Australia’s head coach, Andrew McDonald, has all but confirmed that Cameron Green remains central to the Test team’s plans when the programme picks up again in Bangladesh this August, even after the all-rounder’s flat Ashes campaign.
Green’s series numbers were ordinary – 24.42 with the bat and 70.75 with the ball – and the lowlights are still fresh: that swipe at Brydon Carse in Brisbane, two loose drives in Adelaide, and a self-inflicted run-out at the MCG. Across 37 Tests since debuting in 2020, he now averages 32.75 with the bat and 38.94 with the ball, figures that don’t yet match the talent most judges see.
Yet the raw data never tells the full story. Green spent much of 2025 recovering from back surgery, missed the following home summer, and has repeatedly been shuffled up and down the order to plug gaps. His first-class record remains strong – 45.52 overall, 53.38 in the Sheffield Shield – and he signed off the Australian season with a century for Western Australia.
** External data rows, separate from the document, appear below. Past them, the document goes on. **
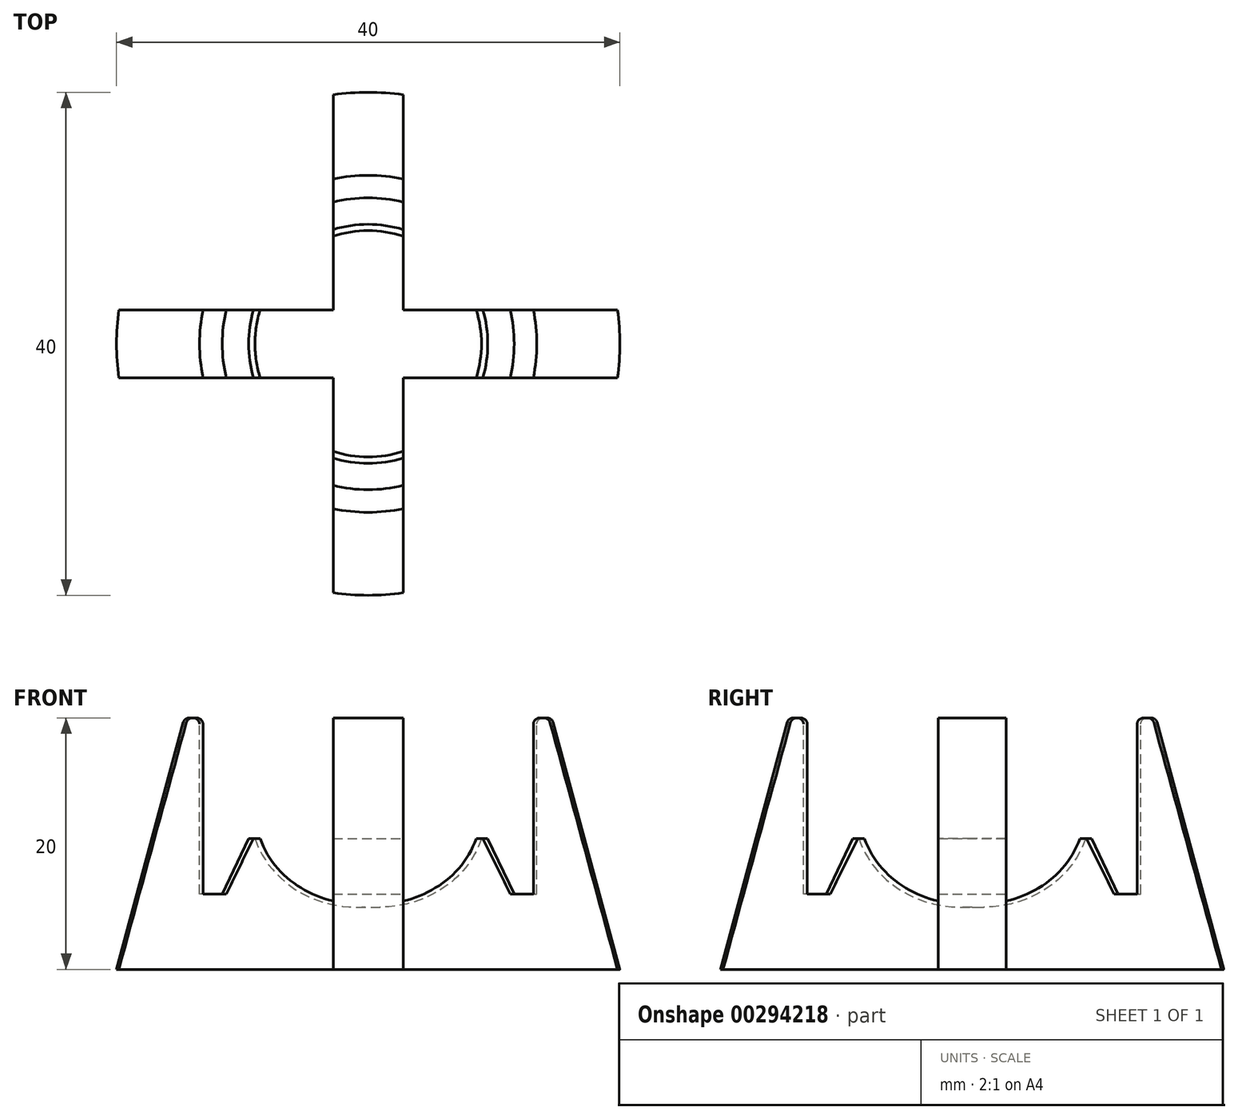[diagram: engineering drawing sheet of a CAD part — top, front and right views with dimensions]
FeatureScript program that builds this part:
annotation { "Feature Type Name" : "Feature", "Feature Type Description" : "" }
export const myFeature = defineFeature(function(context is Context, id is Id, definition is map)
    precondition{}
    {
        {
            var Q0;
            Q0=qCreatedBy(makeId("Front.planeOp"),FACE);
            var sketch = newSketch(context, id + "F0", { "sketchPlane" : qUnion([Q0])});
            skLineSegment(sketch, "E0", {"start": v(0, 0) * mm, "end": v(-20, 0) * mm});
            skLineSegment(sketch, "E1", {"start": v(-20, 0) * mm, "end": v(-14.6, 20) * mm});
            skLineSegment(sketch, "E2", {"start": v(-14.6, 20) * mm, "end": v(-13.4, 20) * mm});
            skLineSegment(sketch, "E3", {"start": v(-13.4, 20) * mm, "end": v(-13.4, 20) * mm});
            skLineSegment(sketch, "E4", {"start": v(0, 5) * mm, "end": v(0, 0) * mm});
            skPoint(sketch, "E5", {"position": v(-9.5, 10.4) * mm});
            skLineSegment(sketch, "E6", {"start": v(-9.5, 10.4) * mm, "end": v(-11.6, 6) * mm});
            skLineSegment(sketch, "E7", {"start": v(-13.4, 20) * mm, "end": v(-13.4, 6) * mm});
            skLineSegment(sketch, "E8", {"start": v(-13.4, 6) * mm, "end": v(-11.6, 6) * mm});
            skLineSegment(sketch, "E9", {"start": v(-9.5, 10.4) * mm, "end": v(-9, 10.4) * mm});
            skEllipticalArc(sketch, "E10", {});
            skPoint(sketch, "E11", {"position": v(-13.4, 12.7) * mm});
            const initialGuessF0  = {"E10": [-0.0009394245789034281, 0.012652029710676027, 0, -1, 0.0077, 0.00842914595487551, 5.0091991960001465, 0.11168157500112041]};
            skSetInitialGuess(sketch, initialGuessF0);
            skSolve(sketch);
        }
        {
            var Q0;
            Q0=makeQuery(id+"F0.imprint","IMPRINT",FACE,{"disambiguationData":[TD([[makeQuery(id+"F0.imprint","IMPRINT",EDGE,{"derivedFrom":sQuery(id+"F0.wireOp",EDGE,"E0")}),-1.0]])]});
            var Q1;
            Q1=sQuery(id+"F0.wireOp",EDGE,"E4");
            revolve(context, id + "F1", {"entities" : qUnion([Q0]), "axis" : qUnion([Q1]), "revolveType" : RevolveType.FULL});
        }
        {
            var Q0;
            Q0=makeQuery(id+"F1.opRevolve","SWEPT_EDGE",EDGE,{"disambiguationData":[OSD([sQuery(id+"F0.wireOp",EDGE,"E1"),sQuery(id+"F0.wireOp",EDGE,"E2")])]});
            var Q1;
            Q1=makeQuery(id+"F1.opRevolve","SWEPT_EDGE",EDGE,{"disambiguationData":[OSD([sQuery(id+"F0.wireOp",EDGE,"E2"),sQuery(id+"F0.wireOp",EDGE,"E7")])]});
            fillet(context, id + "F2", {"entities" : qUnion([Q0, Q1]), "radius" : .5 * mm, "tangentPropagation" : true, "allowEdgeOverflow" : false});
        }
        {
            var Q0;
            Q0=qCreatedBy(makeId("Top.planeOp"),FACE);
            var sketch = newSketch(context, id + "F3", { "sketchPlane" : qUnion([Q0])});
            skLineSegment(sketch, "E12.bottom", {"start": v(-2.78, 2.7) * mm, "end": v(-23.8, 2.7) * mm});
            skLineSegment(sketch, "E12.top", {"start": v(-2.78, 22.01) * mm, "end": v(-23.8, 22.01) * mm});
            skLineSegment(sketch, "E12.left", {"start": v(-2.78, 2.7) * mm, "end": v(-2.78, 22.01) * mm});
            skLineSegment(sketch, "E12.right", {"start": v(-23.8, 2.7) * mm, "end": v(-23.8, 22.01) * mm});
            skLineSegment(sketch, "E13.MirrorCS", {"start": v(2.78, 2.7) * mm, "end": v(23.8, 2.7) * mm});
            skLineSegment(sketch, "E14.MirrorCS", {"start": v(23.8, 2.7) * mm, "end": v(23.8, 22.01) * mm});
            skLineSegment(sketch, "E15.MirrorCS", {"start": v(2.78, 22.01) * mm, "end": v(23.8, 22.01) * mm});
            skLineSegment(sketch, "E16.MirrorCS", {"start": v(2.78, 2.7) * mm, "end": v(2.78, 22.01) * mm});
            skLineSegment(sketch, "E17.MirrorCS", {"start": v(-2.78, -2.7) * mm, "end": v(-23.8, -2.7) * mm});
            skLineSegment(sketch, "E18.MirrorCS", {"start": v(-2.78, -2.7) * mm, "end": v(-2.78, -22.01) * mm});
            skLineSegment(sketch, "E19.MirrorCS", {"start": v(-2.78, -22.01) * mm, "end": v(-23.8, -22.01) * mm});
            skLineSegment(sketch, "E20.MirrorCS", {"start": v(-23.8, -2.7) * mm, "end": v(-23.8, -22.01) * mm});
            skLineSegment(sketch, "E21.MirrorCS", {"start": v(2.78, -2.7) * mm, "end": v(2.78, -22.01) * mm});
            skLineSegment(sketch, "E22.MirrorCS", {"start": v(23.8, -2.7) * mm, "end": v(23.8, -22.01) * mm});
            skLineSegment(sketch, "E23.MirrorCS", {"start": v(2.78, -2.7) * mm, "end": v(23.8, -2.7) * mm});
            skLineSegment(sketch, "E24.MirrorCS", {"start": v(2.78, -22.01) * mm, "end": v(23.8, -22.01) * mm});
            skSolve(sketch);
        }
        {
            var Q0;
            Q0 = qSketchRegion(id + "F3", true);
            extrude(context, id + "F4", {"entities" : qUnion([Q0]), "operationType" : NewBodyOperationType.REMOVE, "depth" : 25 * mm});
        }
    });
Speaking on SEN radio, McDonald made the hierarchy’s stance clear. “I think the answer to that is, yes,” he said when asked whether Green would keep his place. “I’ve got to talk to the selectors around that, there’s a couple of others on the panel. But if you looked at the last team, let’s just take that, Usman [Khawaja] has retired, and he vacates the No. 5 position where he was opening and he went to five to finish off. But you’ve got Webster and Green that potentially can play in the same team, should we see it that way, so that gives us incredible flexibility.
“But I think he’s [Green] good enough. Anyone that’s averaging that at Shield level suggests that he’s ahead of the pack there, and it’s only a matter of time before it gets to a situation where he’s performing for Australia.
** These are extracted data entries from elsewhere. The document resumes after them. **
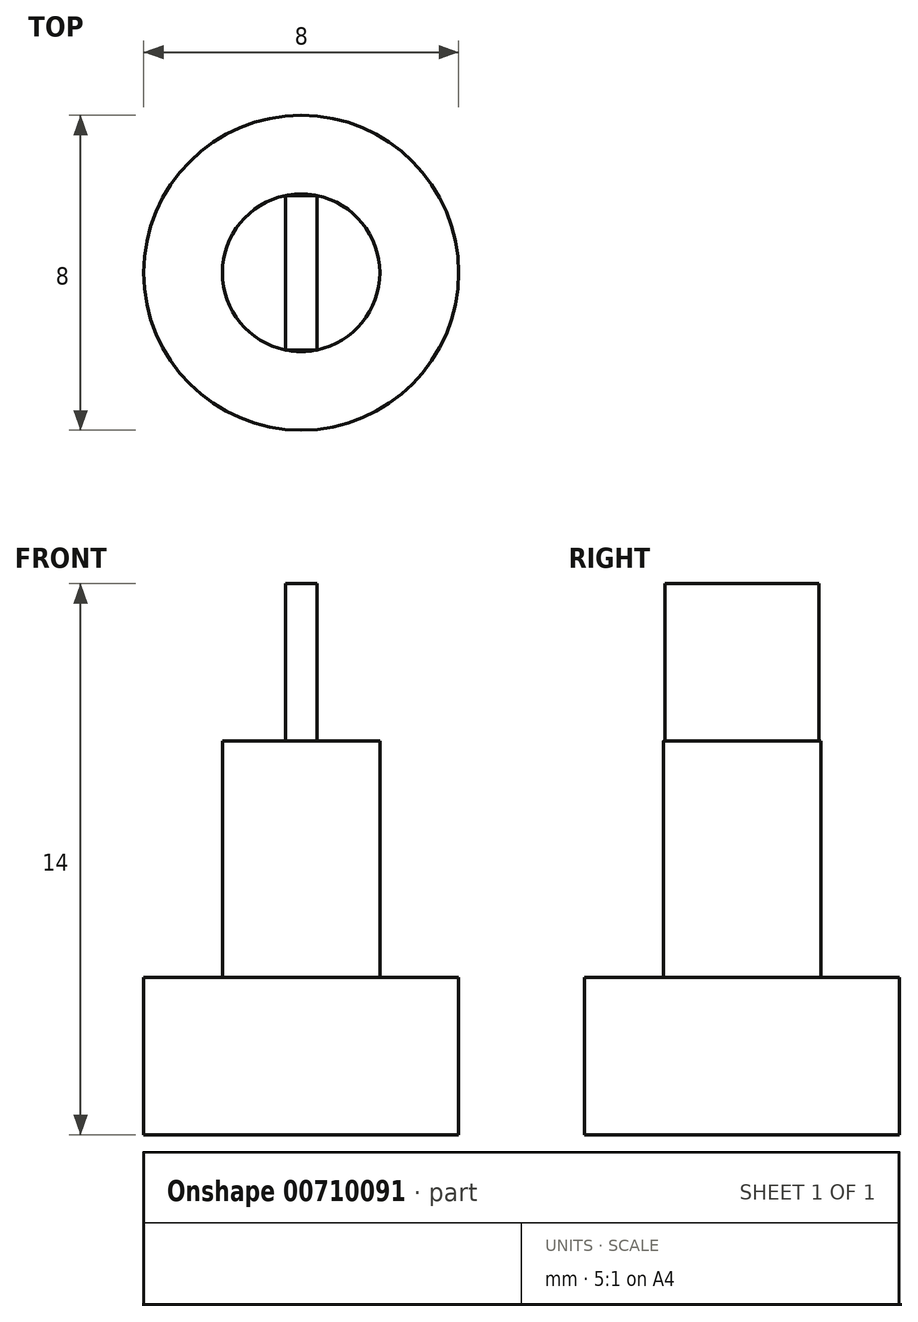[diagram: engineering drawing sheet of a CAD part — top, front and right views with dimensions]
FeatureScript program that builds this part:
annotation { "Feature Type Name" : "Feature", "Feature Type Description" : "" }
export const myFeature = defineFeature(function(context is Context, id is Id, definition is map)
    precondition{}
    {
        {
            var Q0;
            Q0=qCreatedBy(makeId("Top.planeOp"),FACE);
            var sketch = newSketch(context, id + "F0", { "sketchPlane" : qUnion([Q0])});
            skCircle(sketch, "E0", {"center": v(-51.7, -21.2) * mm, "radius": 4 * mm});
            skSolve(sketch);
        }
        {
            var Q0;
            Q0=makeQuery(id+"F0.imprint","IMPRINT",FACE,{"disambiguationData":[TD([[makeQuery(id+"F0.imprint","IMPRINT",EDGE,{"derivedFrom":sQuery(id+"F0.wireOp",EDGE,"E0")}),1.0]])]});
            extrude(context, id + "F1", {"entities" : qUnion([Q0]), "depth" : 4 * mm, "offsetDistance" : 25 * mm});
        }
        {
            var Q0;
            Q0=makeQuery(id+"F1.opExtrude","CAP_FACE",FACE,{"disambiguationData":[OSD([sQuery(id+"F0.wireOp",EDGE,"E0")])],"isStart":false});
            var sketch = newSketch(context, id + "F2", { "sketchPlane" : qUnion([Q0])});
            skCircle(sketch, "E1", {"center": v(-51.7, -21.2) * mm, "radius": 2 * mm});
            skSolve(sketch);
        }
        {
            var Q0;
            Q0 = qSketchRegion(id + "F2", true);
            extrude(context, id + "F3", {"entities" : qUnion([Q0]), "operationType" : NewBodyOperationType.ADD, "depth" : 6 * mm, "offsetDistance" : 25 * mm});
        }
        {
            var Q0;
            Q0=makeQuery(id+"F3.opExtrude","CAP_FACE",FACE,{"disambiguationData":[OSD([sQuery(id+"F2.wireOp",EDGE,"E1")])],"isStart":false});
            var sketch = newSketch(context, id + "F4", { "sketchPlane" : qUnion([Q0])});
            skLineSegment(sketch, "E2", {"start": v(-51.3, -23.16) * mm, "end": v(-52.1, -23.16) * mm});
            skLineSegment(sketch, "E3", {"start": v(-52.1, -23.16) * mm, "end": v(-52.1, -19.24) * mm});
            skLineSegment(sketch, "E4", {"start": v(-52.1, -19.24) * mm, "end": v(-51.3, -19.24) * mm});
            skLineSegment(sketch, "E5", {"start": v(-51.3, -19.24) * mm, "end": v(-51.3, -23.16) * mm});
            skSolve(sketch);
        }
        {
            var Q0;
            Q0=makeQuery(id+"F4.imprint","IMPRINT",FACE,{"disambiguationData":[TD([[makeQuery(id+"F4.imprint","IMPRINT",EDGE,{"derivedFrom":sQuery(id+"F4.wireOp",EDGE,"E2")}),-1.0]])]});
            extrude(context, id + "F5", {"entities" : qUnion([Q0]), "operationType" : NewBodyOperationType.ADD, "depth" : 4 * mm, "offsetDistance" : 25 * mm});
        }
    });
“I think he’s got a few things to work on around his game, but that’s no different to anyone else.”
Flexibility is the word McDonald keeps returning to. If both Green and Beau Webster – another tall, seam-bowling batter – slot in, Australia can travel with a lighter squad, mix-and-match the attack and shield frontline quicks from heavy workloads. The pair were pencilled in at Nos. 7 and 8 for January’s SCG Test, although a Michael Neser nightwatchman shift dropped them one spot apiece. Webster cashed in with 71 not out and three wickets, a performance that should keep him front of mind for Dhaka and Chattogram.
The two also shared four straight Tests last year – the World Test Championship final against South Africa and the West Indies series – while Green was unable to bowl and instead went in at first drop. Even then, Webster was nudged aside for the Ashes once Mitchell Marsh recovered fitness, an awkward reminder of how quickly the pecking order can change.
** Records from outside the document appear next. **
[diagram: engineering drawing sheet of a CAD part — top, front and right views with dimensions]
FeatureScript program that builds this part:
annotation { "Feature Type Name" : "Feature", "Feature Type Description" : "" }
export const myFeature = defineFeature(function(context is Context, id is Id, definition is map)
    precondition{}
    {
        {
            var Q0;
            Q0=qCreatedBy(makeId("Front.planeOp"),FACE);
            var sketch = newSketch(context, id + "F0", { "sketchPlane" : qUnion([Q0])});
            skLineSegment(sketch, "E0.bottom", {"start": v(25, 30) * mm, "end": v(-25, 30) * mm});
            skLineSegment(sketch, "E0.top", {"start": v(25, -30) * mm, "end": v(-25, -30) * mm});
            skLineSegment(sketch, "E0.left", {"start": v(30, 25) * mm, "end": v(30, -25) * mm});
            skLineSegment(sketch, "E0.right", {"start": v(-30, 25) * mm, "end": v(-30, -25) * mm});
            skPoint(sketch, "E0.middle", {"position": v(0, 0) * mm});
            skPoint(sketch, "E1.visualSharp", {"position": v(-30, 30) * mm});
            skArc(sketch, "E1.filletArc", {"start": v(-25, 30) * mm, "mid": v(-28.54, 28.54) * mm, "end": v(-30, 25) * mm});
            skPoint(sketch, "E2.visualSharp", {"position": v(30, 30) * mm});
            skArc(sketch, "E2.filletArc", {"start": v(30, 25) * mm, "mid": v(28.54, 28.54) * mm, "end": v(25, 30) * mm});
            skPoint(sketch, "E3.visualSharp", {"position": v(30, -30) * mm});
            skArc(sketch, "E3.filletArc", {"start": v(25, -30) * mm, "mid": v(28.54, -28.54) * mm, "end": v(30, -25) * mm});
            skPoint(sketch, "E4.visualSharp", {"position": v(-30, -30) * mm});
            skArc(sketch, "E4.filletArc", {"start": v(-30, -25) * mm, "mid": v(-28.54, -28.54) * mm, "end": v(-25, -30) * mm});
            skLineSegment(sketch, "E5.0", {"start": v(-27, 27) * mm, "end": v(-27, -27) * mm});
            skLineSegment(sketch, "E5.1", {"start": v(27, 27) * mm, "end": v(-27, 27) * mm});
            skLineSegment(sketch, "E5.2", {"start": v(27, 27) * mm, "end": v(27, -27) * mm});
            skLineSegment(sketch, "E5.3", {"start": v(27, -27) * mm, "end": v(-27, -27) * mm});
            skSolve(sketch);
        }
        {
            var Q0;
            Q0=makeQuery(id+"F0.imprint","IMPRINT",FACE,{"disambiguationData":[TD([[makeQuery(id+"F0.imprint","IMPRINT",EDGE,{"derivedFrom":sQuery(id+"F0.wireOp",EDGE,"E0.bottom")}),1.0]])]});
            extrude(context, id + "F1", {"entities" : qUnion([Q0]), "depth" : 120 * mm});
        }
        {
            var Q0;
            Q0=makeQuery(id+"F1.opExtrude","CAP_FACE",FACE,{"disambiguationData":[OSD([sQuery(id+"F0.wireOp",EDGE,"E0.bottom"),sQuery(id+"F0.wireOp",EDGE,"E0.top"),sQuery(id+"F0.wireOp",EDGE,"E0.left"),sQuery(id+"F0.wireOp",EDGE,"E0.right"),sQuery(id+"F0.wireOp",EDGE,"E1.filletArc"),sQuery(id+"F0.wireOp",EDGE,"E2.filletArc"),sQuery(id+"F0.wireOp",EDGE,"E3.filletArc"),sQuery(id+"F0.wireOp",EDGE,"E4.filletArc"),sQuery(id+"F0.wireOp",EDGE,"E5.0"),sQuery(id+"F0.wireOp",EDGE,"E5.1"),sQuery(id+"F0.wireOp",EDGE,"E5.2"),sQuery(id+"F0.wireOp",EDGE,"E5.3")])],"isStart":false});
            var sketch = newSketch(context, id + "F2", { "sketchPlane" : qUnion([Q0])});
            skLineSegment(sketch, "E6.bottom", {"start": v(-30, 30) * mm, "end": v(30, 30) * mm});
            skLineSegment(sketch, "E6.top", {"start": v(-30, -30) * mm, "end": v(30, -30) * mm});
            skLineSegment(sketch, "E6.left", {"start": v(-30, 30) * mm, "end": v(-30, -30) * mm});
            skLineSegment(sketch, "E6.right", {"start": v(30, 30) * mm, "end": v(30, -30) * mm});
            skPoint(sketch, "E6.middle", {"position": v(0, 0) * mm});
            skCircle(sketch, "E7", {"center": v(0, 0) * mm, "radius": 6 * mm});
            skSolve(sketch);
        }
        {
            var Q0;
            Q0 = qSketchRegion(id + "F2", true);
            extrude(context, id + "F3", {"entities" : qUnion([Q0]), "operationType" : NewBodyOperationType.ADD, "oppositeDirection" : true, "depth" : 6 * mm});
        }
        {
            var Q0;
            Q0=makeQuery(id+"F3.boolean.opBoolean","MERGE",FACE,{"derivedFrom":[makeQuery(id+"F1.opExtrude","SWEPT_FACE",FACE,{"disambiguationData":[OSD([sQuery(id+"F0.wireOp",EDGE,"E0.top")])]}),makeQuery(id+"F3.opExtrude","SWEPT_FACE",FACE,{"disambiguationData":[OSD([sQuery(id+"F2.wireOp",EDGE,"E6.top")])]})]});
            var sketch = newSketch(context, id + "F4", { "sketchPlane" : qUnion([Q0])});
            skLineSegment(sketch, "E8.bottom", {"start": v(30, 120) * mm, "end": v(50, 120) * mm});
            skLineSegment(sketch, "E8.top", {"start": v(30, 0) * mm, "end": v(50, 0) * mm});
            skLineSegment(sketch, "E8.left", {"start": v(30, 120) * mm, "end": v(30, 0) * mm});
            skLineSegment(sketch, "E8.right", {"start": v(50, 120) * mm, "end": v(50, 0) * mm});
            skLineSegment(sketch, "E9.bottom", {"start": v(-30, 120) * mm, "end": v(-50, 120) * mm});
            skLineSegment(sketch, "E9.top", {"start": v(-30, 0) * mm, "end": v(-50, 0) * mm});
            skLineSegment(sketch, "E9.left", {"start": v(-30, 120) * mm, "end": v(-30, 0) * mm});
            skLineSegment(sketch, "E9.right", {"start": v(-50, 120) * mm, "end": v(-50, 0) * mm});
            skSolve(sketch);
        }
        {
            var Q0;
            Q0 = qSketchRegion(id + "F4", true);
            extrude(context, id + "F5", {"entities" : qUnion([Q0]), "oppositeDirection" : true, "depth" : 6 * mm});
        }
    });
Green’s frustration boiled over in Sydney recently during a terse exchange with a journalist, something McDonald addressed. That moment, he said, was “very unlike Cameron Green”, and a sign of the strain of juggling three formats. The 26-year-old is currently with Kolkata Knight Riders in the IPL, where he is also trying to fine-tune his red-ball technique between white-ball fixtures.
Away from home, the numbers improve: 36.69 with the bat compared to 28.96 in Australia. McDonald reckons the domestic focus can skew perception. “I think there’s a lens in Australia that’s slightly bias towards what he’s done overseas,” he noted, hinting that punters tend to over-analyse the local failures while overlooking the progress on the road.
Green’s task is straightforward but hardly simple: turn those glimpses into consistent returns, preferably before the Bangladesh series. For now, the backing is firm and public. Whether that faith translates into runs and wickets on slow, turning pitches in August will go a long way to defining his next chapter.